P054. Chronic migraine and onabotulinumtoxinA: results from clinical practice
© Paolucci et al. 2015
Published: 28 September 2015
OnabotulinumtoxinA injection according to PREEMPT protocol is a second-line therapy for chronic migraine (CM). While its efficacy on frequency of headache has been demonstrated, our current clinical experience indicates that patients report benefits regardless of reduction of frequency of attacks, as Lipton et al previously showed. The present study aimed at assessing the impact of botulin injection on intensity, quality and perception of pain in patients with CM.
Materials and methods
We enrolled 25 patients who underwent botulin injections from April 2014 to June 2015. We evaluated patients at baseline (T0, the day of the first botulin injection) and every three months, along with a new injection session. Evaluation consisted in a multiparametric self-assessment questionnaire: pain intensity through 11 point Box Scale (BS-11) and Present Pain Intensity (PPI), changes in functioning through 6-point Behavioral Rating Scale (BRS-6), quality of pain through Short-form McGill Pain Assessment Questionnaire (SF-MPQ) and disability through Migraine Disability Assessment (MIDAS) questionnaire and HIT-6.

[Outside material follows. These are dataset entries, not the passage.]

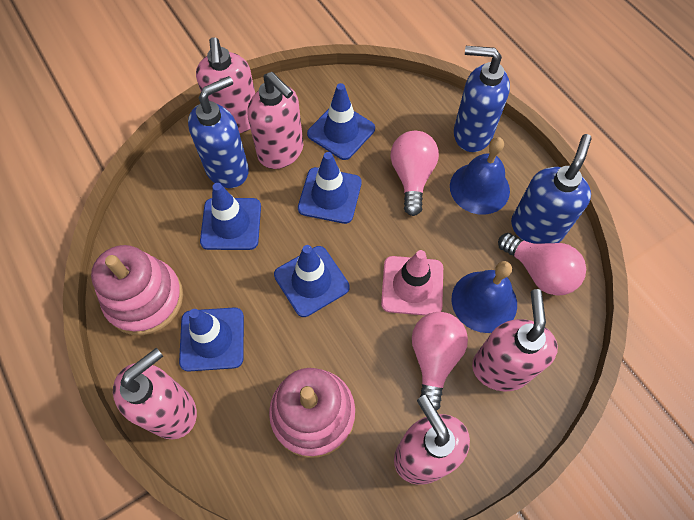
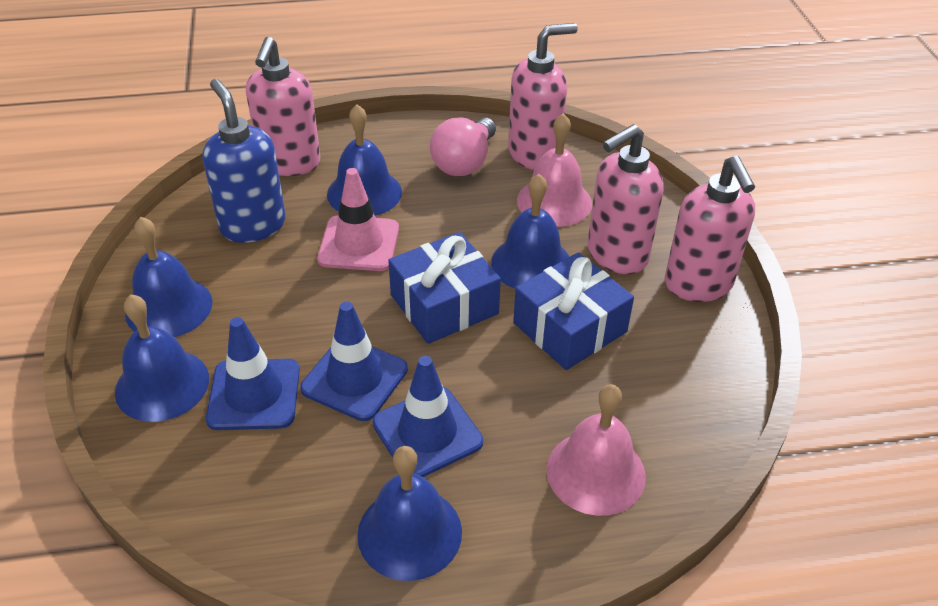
blue bell: [450,137,510,215] [452,261,517,333] = 2 -> [115,295,209,422] [125,217,213,337] [327,104,402,216] [357,446,462,581] [491,174,570,289] = 5
blue gift: none = 0 -> [388,232,501,344] [513,252,634,370] = 2
blue soap dispenser: [188,76,249,188] [454,46,510,152] [511,134,592,244] = 3 -> [203,79,286,243] = 1
blue traffic cone: [179,307,244,372] [200,183,261,250] [274,245,350,317] [298,152,362,224] [307,83,375,160] = 5 -> [206,317,300,430] [300,302,408,421] [372,356,483,477] = 3
pink bell: none = 0 -> [517,113,592,227] [546,384,646,516] = 2
pink light bulb: [391,131,439,216] [412,312,468,411] [498,233,586,296] = 3 -> [430,117,496,176] = 1
pink soap dispenser: [113,348,197,439] [196,37,255,133] [247,72,303,169] [394,395,470,485] [472,289,558,391] = 5 -> [246,37,320,176] [508,23,578,170] [588,124,664,274] [665,155,755,302] = 4
pink stacking toy: [91,245,183,335] [269,368,355,458] = 2 -> none = 0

At the present time, we have follow-up data for 57% of patients at three months (T1) and for 38% of patients at six months (T2).
We found a global reduction in the intensity of perceived pain and in restriction of activities due to headache: Wilcoxon signed-rank test showed significant reduction in median values of BS-11 at T1 (p 0.026) and T3 (p 0.017), of PPI at T1 (p 0.02) and T3 (p 0.046), of BRS-6 at T1 (p 0.008) and T3 (0.026). Analysis of SF-MPQ showed a significant reduction in median values of the descriptors “throbbing” at T1 (p 0.041), “splitting” at T1 (p 0.041) and “tiring-exhausting” at T1 (p 0.011). We did not find significant difference in MIDAS score at T1 and T3 and in frequency of headache in the past three months.
Our preliminary results show that the OnabotulinumtoxinA usefulness is primarily in improving the quality of life more than in reducing the frequency of headache.
Written informed consent to publication was obtained from the patient(s).